### Provided passage
Summer of Code project suggestions for GNU

2007 Ideas list

This page lists the project proposals for 2007. The Summer of Code program for 2007 is finished, and the Free Software Foundation is collecting project ideas on the current Google Summer of Code ideas page. If you have an idea, please email it to summer-of-code@gnu.org.

STUDENTS - BEFORE YOU SUBMIT YOUR PROJECT PROPOSAL:
Please make sure that you have read the GNU Project's guidelines for Summer of Code projects. In particular, please make sure you include all the information we need.

Many GNU projects have more than one suggestion, so they're listed in alphabetical order by project.

Bison - CSSC - DotGNU - Findutils - GNOME - GNOWSYS - GNUNet - GRUB - Hurd - libextractor - Mailutils - phpGroupWare - Shishi - www.gnu.org webserver

About adding ideas to this page:

If you are an eligible student and have an idea that is not listed here, you should propose it normally through the Google Summer of Code web site. Also, if you are a student, feel free to ask questions about the overall process at Summer-Discuss-2006@googlegroups.com, and see the guidelines for more info.
If you are a GNU package developer, have an idea for a Summer of Code project for your own package, and can mentor it yourself, please email the idea to us at summer-of-code@gnu.org and we will add it.
In all other cases (e.g., you are a developer with an idea for another package), please contact the maintainer for the package. If you can find a mentor for the project (or, hopefully, can mentor it yourself), then we will add it if it is feasible. The project must meet the Summer of Code criteria; see the guidelines.

### Job
Translate into Spanish this sentence from the Summer of Code ideas page: "Many GNU projects have more than one suggestion, so they're listed in alphabetical order by project."

A series of rows:
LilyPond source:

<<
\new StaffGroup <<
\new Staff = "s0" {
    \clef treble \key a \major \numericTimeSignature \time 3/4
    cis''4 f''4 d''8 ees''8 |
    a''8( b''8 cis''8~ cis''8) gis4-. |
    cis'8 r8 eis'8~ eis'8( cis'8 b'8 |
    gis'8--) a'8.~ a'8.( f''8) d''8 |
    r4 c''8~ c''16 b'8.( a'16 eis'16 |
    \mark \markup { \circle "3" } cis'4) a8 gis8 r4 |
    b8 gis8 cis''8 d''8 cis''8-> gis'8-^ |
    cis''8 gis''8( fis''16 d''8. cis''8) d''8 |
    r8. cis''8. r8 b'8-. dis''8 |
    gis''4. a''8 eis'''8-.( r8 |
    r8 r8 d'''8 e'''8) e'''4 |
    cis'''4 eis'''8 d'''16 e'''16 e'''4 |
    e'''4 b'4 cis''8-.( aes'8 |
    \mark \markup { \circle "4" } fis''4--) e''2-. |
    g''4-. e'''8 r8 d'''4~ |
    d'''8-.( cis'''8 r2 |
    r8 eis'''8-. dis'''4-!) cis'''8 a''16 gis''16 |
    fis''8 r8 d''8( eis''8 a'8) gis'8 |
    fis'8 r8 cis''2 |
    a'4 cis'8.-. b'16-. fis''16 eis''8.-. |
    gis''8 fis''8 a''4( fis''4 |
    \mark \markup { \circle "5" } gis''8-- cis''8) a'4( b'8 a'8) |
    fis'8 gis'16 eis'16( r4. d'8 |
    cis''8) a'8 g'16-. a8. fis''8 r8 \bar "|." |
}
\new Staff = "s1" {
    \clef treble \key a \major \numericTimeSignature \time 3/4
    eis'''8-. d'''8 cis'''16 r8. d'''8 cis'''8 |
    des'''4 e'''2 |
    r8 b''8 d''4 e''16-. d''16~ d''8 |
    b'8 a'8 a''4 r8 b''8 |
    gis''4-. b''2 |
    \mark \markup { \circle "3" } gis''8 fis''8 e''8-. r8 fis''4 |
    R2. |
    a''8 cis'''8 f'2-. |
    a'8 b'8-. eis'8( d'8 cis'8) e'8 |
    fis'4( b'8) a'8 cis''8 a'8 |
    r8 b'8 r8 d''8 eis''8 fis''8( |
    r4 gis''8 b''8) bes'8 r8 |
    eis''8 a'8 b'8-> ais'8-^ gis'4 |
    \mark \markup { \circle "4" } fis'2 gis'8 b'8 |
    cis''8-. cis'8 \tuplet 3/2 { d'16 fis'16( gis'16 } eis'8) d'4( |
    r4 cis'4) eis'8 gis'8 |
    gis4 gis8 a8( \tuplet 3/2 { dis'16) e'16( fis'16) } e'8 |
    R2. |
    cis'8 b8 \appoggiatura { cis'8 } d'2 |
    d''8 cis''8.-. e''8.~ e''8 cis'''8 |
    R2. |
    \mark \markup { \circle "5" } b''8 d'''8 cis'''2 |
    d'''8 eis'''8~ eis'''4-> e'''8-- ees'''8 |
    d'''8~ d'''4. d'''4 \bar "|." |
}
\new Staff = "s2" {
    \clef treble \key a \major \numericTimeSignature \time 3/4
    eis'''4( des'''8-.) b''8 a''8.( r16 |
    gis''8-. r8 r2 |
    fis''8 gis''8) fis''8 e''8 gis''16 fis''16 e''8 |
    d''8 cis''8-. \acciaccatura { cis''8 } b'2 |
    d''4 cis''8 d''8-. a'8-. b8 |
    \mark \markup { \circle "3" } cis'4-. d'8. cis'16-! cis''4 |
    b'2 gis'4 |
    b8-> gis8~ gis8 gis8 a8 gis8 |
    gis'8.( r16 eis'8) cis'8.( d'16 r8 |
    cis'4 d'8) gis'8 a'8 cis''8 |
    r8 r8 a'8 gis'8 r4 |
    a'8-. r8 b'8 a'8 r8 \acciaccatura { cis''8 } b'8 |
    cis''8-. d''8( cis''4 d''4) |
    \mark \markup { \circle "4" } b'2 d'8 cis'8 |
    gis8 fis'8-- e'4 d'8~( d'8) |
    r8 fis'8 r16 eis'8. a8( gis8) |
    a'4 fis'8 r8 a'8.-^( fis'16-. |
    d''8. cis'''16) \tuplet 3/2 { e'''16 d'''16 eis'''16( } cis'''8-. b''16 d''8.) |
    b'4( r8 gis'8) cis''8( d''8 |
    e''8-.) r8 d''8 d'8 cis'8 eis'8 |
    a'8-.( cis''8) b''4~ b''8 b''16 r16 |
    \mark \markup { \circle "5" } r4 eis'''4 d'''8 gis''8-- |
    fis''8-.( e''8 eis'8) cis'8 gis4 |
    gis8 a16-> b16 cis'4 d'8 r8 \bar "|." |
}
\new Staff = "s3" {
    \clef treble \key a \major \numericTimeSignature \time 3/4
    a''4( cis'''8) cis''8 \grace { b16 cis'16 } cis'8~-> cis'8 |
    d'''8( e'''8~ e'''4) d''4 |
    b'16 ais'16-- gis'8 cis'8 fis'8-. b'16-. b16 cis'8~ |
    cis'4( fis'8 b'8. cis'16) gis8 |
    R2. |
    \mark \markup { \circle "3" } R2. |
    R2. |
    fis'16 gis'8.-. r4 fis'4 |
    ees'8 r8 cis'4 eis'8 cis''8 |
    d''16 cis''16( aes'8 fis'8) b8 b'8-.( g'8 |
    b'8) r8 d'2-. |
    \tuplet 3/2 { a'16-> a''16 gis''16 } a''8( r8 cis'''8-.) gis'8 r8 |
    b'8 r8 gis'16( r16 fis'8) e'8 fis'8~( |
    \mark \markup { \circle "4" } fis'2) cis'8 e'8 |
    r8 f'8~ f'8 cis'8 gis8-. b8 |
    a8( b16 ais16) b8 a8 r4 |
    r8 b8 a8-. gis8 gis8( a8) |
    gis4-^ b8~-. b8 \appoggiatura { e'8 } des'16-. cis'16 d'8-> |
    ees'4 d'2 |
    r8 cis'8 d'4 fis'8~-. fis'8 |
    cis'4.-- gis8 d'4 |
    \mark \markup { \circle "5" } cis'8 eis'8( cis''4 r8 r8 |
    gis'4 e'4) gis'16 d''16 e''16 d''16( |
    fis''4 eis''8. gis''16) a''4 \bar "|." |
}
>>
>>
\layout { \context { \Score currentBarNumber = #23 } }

### Solution to this task
Muchos proyectos GNU tienen más de una sugerencia, por lo que aparecen en orden alfabético por proyecto.